Dopo la rete di Lasagna, il Napoli ha mostrato ancora una volta la parte peggiore di sé. Si è innervosito, ha prodotto pressoché zero palle gol – tranne un’occasione di Insigne su un tiro di Zielinski parato da Musso –, e il secondo tempo è stato un monologo dell’Udinese: dagli strappi di De Paul alle occasioni fallite da Lasagna. Non è un dato da sottovalutare: già tre giorni fa Gattuso aveva accusato i giocatori di «non accettare di pareggiare contro lo Spezia». Ieri lo snobismo del Napoli si è ripresentato.

Transizioni

Del resto, non può essere un caso che Kevin Lasagna, unico attaccante schierato da Gotti, ha toccato 10 palloni nell’area del Napoli: esattamente il doppio di Lozano (5 tocchi nell’area dell’Udinese), che è stato l’attaccante del Napoli più pericoloso. Questo racconta i grandi meriti dell’Udinese, e le sue lacune. I friulani sono in under-performance da molto tempo: in Serie A hanno creato 19.12 xGoals, riuscendo a concretizzare solo 16 reti. Se il Napoli avesse affrontato una squadra con un attaccante più concreto, come sarebbe finita?

Prima di tutto, ieri il Napoli si è confermato autolesionista. Nell’azione di cui sotto, per esempio, la squadra di Gattuso è in fase di possesso offensivo, e non ha occupato nemmeno tanto male gli spazi. Il problema è la staticità di tutti i calciatori offensivi: l’unico che tenta lo smarcamento è Zielinski, ma la palla con cui Fabian prova a servirlo è di facile lettura per la difesa dell’Udinese.

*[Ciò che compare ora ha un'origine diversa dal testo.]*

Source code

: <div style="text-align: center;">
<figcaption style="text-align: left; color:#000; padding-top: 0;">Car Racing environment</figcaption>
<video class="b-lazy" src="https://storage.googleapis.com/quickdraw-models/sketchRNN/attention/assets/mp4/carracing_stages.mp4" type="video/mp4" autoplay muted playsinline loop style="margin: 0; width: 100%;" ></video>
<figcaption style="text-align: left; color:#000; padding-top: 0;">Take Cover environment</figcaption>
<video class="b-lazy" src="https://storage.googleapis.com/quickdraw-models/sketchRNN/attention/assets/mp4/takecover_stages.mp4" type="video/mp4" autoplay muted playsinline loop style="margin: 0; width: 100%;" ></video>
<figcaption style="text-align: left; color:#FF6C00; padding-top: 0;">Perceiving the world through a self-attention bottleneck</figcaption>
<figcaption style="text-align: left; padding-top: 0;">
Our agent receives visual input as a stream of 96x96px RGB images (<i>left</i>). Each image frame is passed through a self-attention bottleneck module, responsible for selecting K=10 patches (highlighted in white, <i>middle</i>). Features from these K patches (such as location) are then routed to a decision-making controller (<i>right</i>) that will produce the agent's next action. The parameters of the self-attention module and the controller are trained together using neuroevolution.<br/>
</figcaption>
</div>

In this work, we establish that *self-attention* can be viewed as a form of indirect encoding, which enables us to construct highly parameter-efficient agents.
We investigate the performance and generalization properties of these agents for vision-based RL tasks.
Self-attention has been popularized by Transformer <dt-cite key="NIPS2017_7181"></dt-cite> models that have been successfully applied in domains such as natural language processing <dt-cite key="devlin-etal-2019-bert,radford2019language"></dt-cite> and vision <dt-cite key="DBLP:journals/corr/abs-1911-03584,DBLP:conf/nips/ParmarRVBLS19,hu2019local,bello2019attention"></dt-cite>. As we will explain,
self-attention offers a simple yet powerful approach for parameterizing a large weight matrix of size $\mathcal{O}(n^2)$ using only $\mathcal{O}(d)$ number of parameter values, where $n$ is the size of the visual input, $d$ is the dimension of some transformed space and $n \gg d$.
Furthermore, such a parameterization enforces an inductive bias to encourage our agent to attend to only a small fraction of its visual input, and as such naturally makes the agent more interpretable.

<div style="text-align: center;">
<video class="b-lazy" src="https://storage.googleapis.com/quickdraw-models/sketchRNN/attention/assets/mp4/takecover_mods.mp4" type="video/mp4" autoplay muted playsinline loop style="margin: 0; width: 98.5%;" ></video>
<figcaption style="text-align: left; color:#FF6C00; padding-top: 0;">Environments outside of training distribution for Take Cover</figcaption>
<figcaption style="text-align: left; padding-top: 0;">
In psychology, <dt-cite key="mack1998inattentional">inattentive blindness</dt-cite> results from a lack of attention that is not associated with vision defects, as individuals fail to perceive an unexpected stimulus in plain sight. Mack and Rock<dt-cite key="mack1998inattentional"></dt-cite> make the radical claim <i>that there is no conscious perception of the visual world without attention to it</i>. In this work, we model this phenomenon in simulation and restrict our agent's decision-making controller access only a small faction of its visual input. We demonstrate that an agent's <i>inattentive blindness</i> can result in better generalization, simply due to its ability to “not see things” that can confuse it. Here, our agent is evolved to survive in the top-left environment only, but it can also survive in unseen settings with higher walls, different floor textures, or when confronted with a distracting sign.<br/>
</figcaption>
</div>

Uno dei tanti errori in rifinitura del Napoli: Fabian sbaglia la verticalizzazione, l’Udinese riparte. Nessun giocatore del Napoli si è smarcato.

Appena perso il pallone, il Napoli viene saltato con una facilità letale. Il passaggio di Fabian è intercettato da De Maio, e quando la palla arriva a De Paul basta che il numero 10 combini un uno-due con Pereyra affinché l’Udinese si trovi in superiorità numerica contro Maksimovic e i rientranti Mario Rui e Hysaj.

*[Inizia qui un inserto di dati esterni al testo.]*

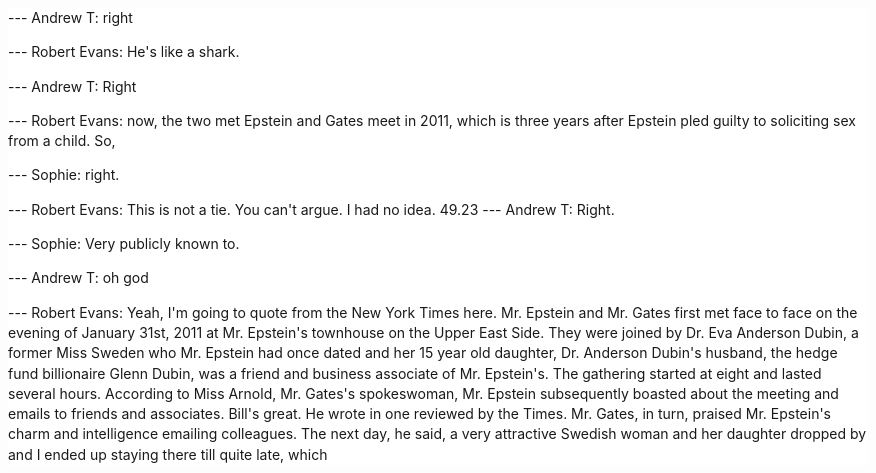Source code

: --- Andrew T:
right

--- Robert Evans:
He's like a shark.

--- Andrew T:
Right 

--- Robert Evans:
now, the two met 
Epstein and Gates meet in 2011,
which is three years after Epstein pled guilty to soliciting sex from a child.
So, 

--- Sophie:
right.

--- Robert Evans:
This is not a tie.
You can't argue.
I had no idea.
                                      49.23
--- Andrew T:
Right.

--- Sophie:
Very publicly known to.

--- Andrew T:
oh god

--- Robert Evans:
Yeah, 
I'm going to quote from the New York Times here.
Mr. Epstein and Mr. Gates first met face to face 
on the evening of January 31st, 2011 at Mr. Epstein's townhouse 
on the Upper East Side.
They were joined by Dr. Eva Anderson Dubin, 
a former Miss Sweden who Mr. Epstein had once dated 
and her 15 year old daughter, Dr. Anderson Dubin's husband, 
the hedge fund billionaire Glenn Dubin,
was a friend and business associate of Mr. Epstein's.
The gathering started at eight and lasted several hours.
According to Miss Arnold, Mr. Gates's spokeswoman, 
Mr. Epstein subsequently boasted about the meeting and emails to friends and
associates.
Bill's great.
He wrote in one reviewed by the Times.
Mr. Gates, in turn, praised Mr. Epstein's charm and intelligence 
emailing colleagues. The next day, he said, 
a very attractive Swedish woman and her daughter dropped by
and I ended up staying there till quite late, 
which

Qualche secondo dopo l’errore di Fabian Ruiz, il Napoli è completamente scoperto.

Le transizioni difensive erano un grande problema del Napoli di Ancelotti, curato da Gattuso attraverso una fase difensiva più conservativa, con l’ingresso di Demme davanti alla difesa in un 4-3-3 solido e pragmatico. La crescita tattica del Napoli è passata giustamente per il centrocampo a due – unica soluzione per far convivere Mertens e Osimhen –, ma è inaccettabile ritrovarsi allo stesso punto dopo un anno mezzo. Il Napoli è in un momento difficile, dal punto di vista tattico e psicologico alla soglia delle partite più importanti (Supercoppa, scontri diretti, Europa League). La speranza è il recupero (almeno) di Mertens e Koulibaly, due dei giocatori con più qualità tecniche e carismatiche in una squadra che, ancora una volta, è prigioniera delle proprie contraddizioni.